▸ **WHAT THE TASK REQUIRES**
Working from the records below, repeat exactly the lines starting at the line that contains "8. A full-service" and ending at the line that contains "9. Much of the", inclusive.

▸ **RECORD EXCERPTS**
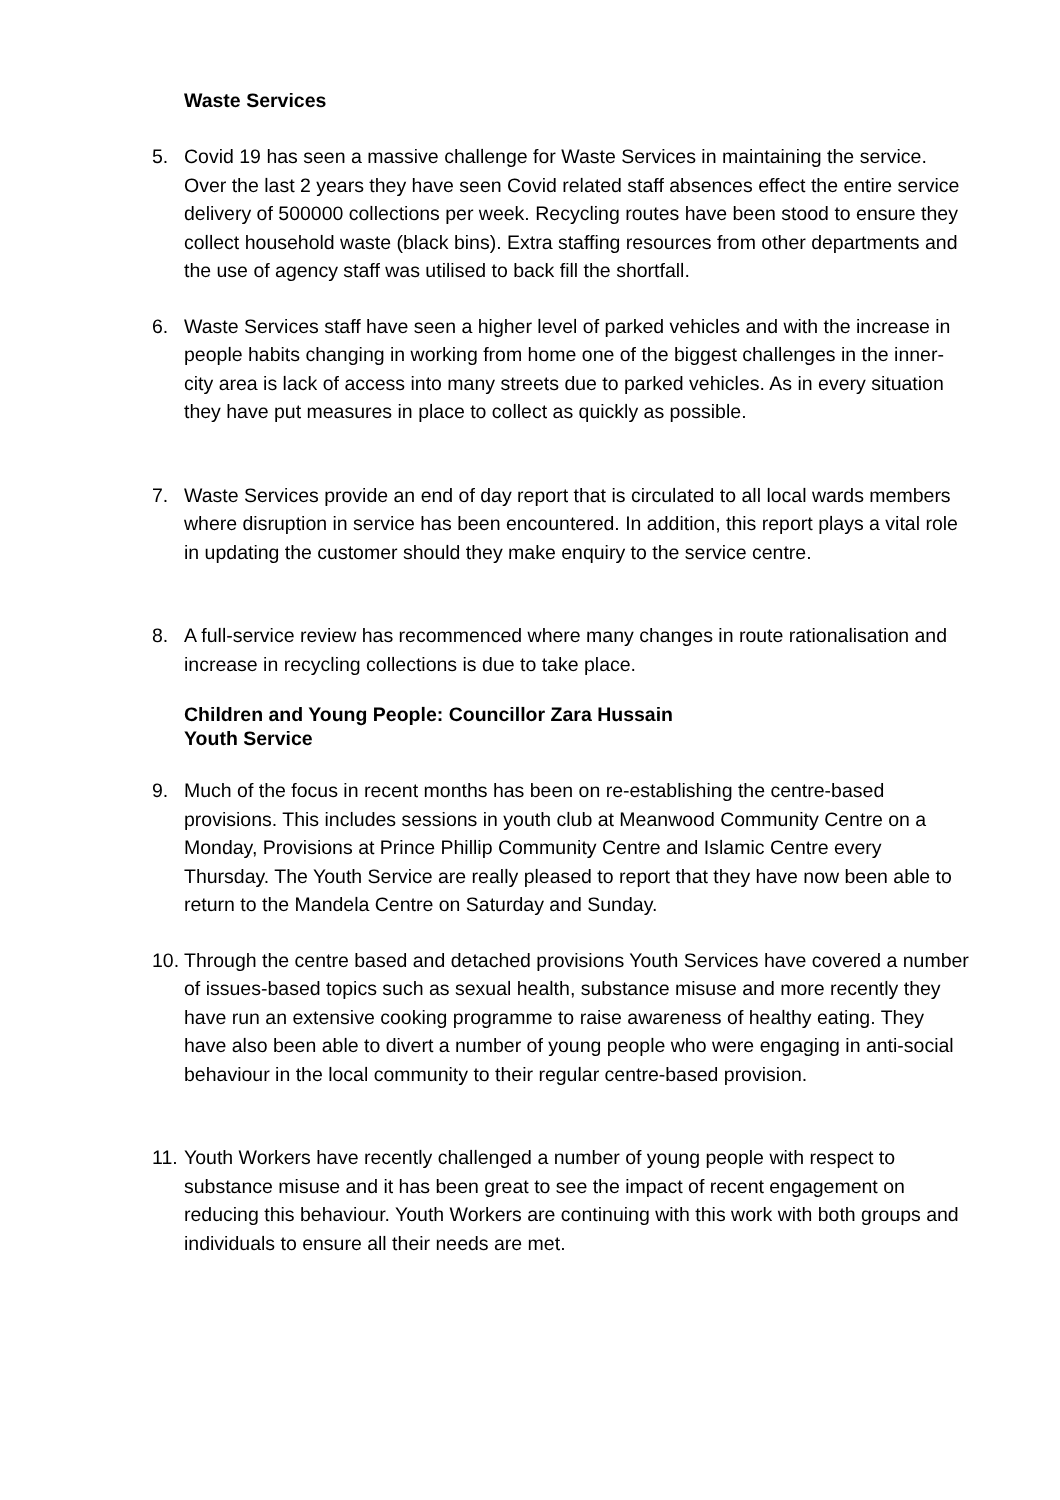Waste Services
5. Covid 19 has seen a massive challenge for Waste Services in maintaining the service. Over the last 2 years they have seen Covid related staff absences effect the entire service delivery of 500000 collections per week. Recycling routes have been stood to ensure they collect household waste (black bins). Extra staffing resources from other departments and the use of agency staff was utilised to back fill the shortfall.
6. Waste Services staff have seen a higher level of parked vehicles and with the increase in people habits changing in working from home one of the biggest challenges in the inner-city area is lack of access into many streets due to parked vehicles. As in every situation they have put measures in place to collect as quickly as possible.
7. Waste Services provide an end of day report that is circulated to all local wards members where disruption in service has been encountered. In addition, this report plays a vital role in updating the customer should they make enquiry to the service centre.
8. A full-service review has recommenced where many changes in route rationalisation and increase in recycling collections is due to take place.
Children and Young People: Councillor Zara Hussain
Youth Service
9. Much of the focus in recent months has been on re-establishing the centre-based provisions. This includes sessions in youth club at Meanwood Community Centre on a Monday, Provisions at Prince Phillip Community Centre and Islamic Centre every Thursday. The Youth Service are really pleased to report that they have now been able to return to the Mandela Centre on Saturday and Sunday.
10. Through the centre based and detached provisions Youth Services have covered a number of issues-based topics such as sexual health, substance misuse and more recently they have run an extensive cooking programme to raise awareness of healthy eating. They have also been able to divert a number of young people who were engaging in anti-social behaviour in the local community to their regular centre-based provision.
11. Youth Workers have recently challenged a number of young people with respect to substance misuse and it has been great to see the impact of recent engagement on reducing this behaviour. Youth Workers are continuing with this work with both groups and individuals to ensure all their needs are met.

▸ **TASK RESPONSE**
8. A full-service review has recommenced where many changes in route rationalisation and increase in recycling collections is due to take place.
Children and Young People: Councillor Zara Hussain
Youth Service
9. Much of the focus in recent months has been on re-establishing the centre-based provisions. This includes sessions in youth club at Meanwood Community Centre on a Monday, Provisions at Prince Phillip Community Centre and Islamic Centre every Thursday. The Youth Service are really pleased to report that they have now been able to return to the Mandela Centre on Saturday and Sunday.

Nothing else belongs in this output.